Si votre cheval perd un fer de devant, ayez soin de mettre pied à terre et de le ramasser ; puis galopez aussi vite que possible, le fer à la main (afin que chaque voyageur puisse observer votre soin), jusqu’au prochain maréchal-ferrant sur la route : faites-le lui remettre immédiatement, afin que votre maître n’attende pas, et que le pauvre cheval soit sans fer aussi peu de temps que possible.

Quand votre maître couche chez un gentleman, si vous trouvez que le foin et l’avoine soient bons, plaignez-vous tout haut de leur mauvaise qualité : cela vous donnera la réputation d’un domestique soigneux ; et ne manquez pas de gorger les chevaux d’autant d’avoine qu’ils en peuvent manger, tandis que vous y êtes, et vous pouvez leur en donner d’autant moins pour quelques jours dans les auberges, et changer l’avoine en ale. Quand vous partez de chez ce gentleman, racontez à votre maître quel ladre c’était ; que vous n’avez eu à boire que du lait de beurre ou de l’eau ; cela fera que votre maître, par pitié, vous accordera un pot d’ale de plus à l’auberge suivante ; mais s’il vous arrive d’être gris chez un gentleman, votre maître ne peut se fâcher, puisque cela ne lui a rien coûté ; ainsi vous devez le lui dire, aussi bien que vous pourrez, dans l’état où vous êtes, et expliquez-lui qu’il y va de son honneur et de celui de ce gentleman, de faire bon accueil au domestique d’un ami.

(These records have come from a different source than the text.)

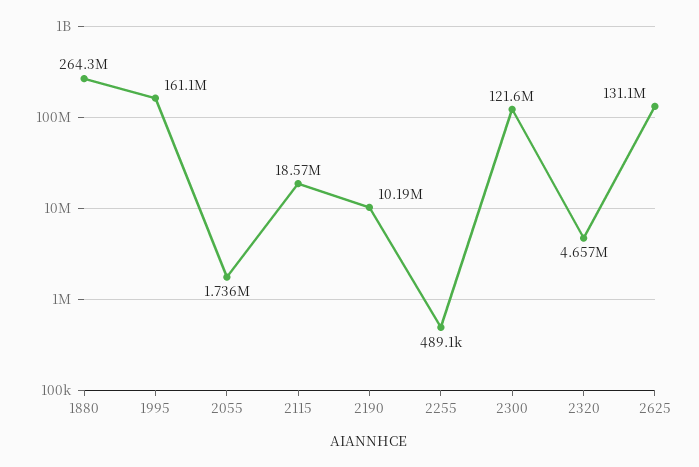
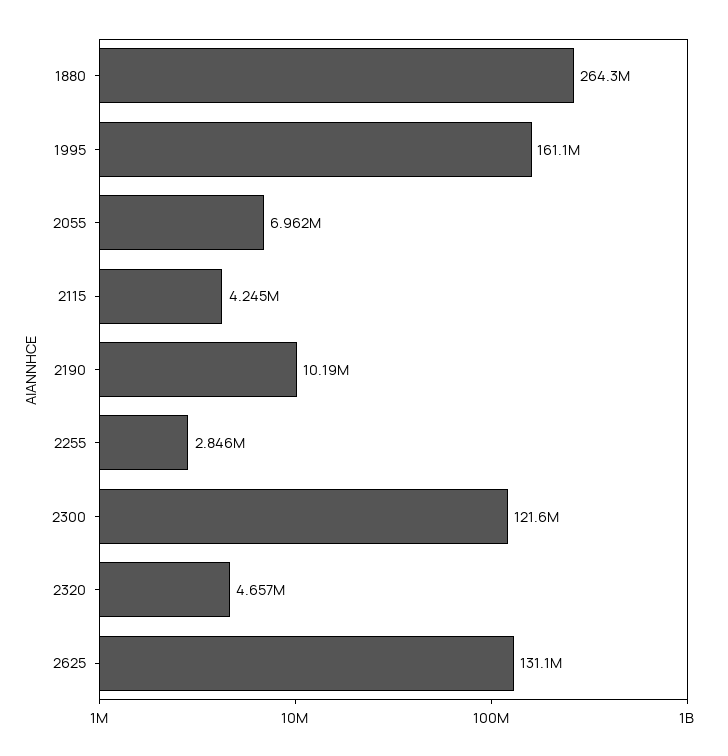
  {
    "1880": 264300000,
    "1995": 161100000,
-   "2055": 1736000,
+   "2055": 6962000,
-   "2115": 18570000,
+   "2115": 4245000,
    "2190": 10190000,
-   "2255": 489100,
+   "2255": 2846000,
    "2300": 121600000,
    "2320": 4657000,
    "2625": 131100000
  }

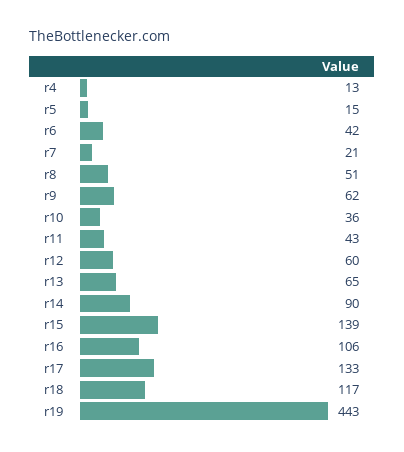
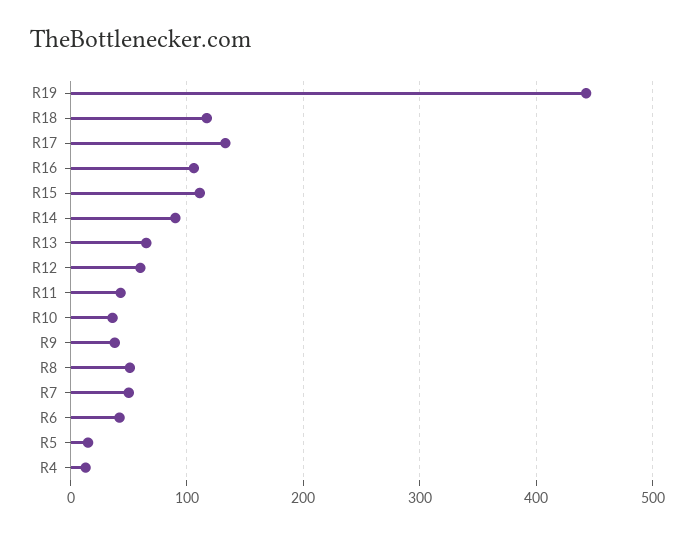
  {
    "r4": 13,
    "r5": 15,
    "r6": 42,
-   "r7": 21,
+   "r7": 50,
    "r8": 51,
-   "r9": 62,
+   "r9": 40,
    "r10": 36,
    "r11": 43,
    "r12": 60,
    "r13": 65,
    "r14": 90,
-   "r15": 139,
+   "r15": 110,
    "r16": 106,
    "r17": 133,
    "r18": 117,
    "r19": 443
  }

Un maître doit toujours aimer son groom, lui donner une belle livrée, et un chapeau galonné d’argent. Quand vous êtes dans cet équipage, tout l’honneur qu’il reçoit sur la route est dû à vous seul ; s’il n’est pas dérangé de son chemin par chaque roulier, il le doit aux civilités de seconde main qu’il reçoit en la personne de sa respectable livrée.

Vous pouvez de temps à autre prêter le cheval de votre maître à un camarade, ou à votre servante favorite, pour une petite promenade, ou le louer pour une journée, parce que le cheval se gâte faute d’exercice ; et si, par hasard, votre maître a besoin de son cheval, ou a envie de voir l’écurie, jurez après ce gredin de palefrenier, qui est parti avec la clef.

Quand vous voulez passer une heure ou deux au cabaret avec vos camarades, et que vous avez besoin d’une excuse plausible pour votre absence, sortez de l’écurie, ou par derrière, avec une vieille bride, sangle ou courroie d’étrier dans votre poche ; et à votre retour, entrez par la porte de la rue, avec la même bride, sangle ou courroie pendue à votre main, comme si vous veniez de chez le sellier, où vous avez été la faire raccommoder. Si on ne vous a pas demandé, tout va bien ; mais si vous êtes rencontré par votre maître, vous aurez la réputation d’un serviteur soigneux. J’ai vu pratiquer cela avec bien du succès.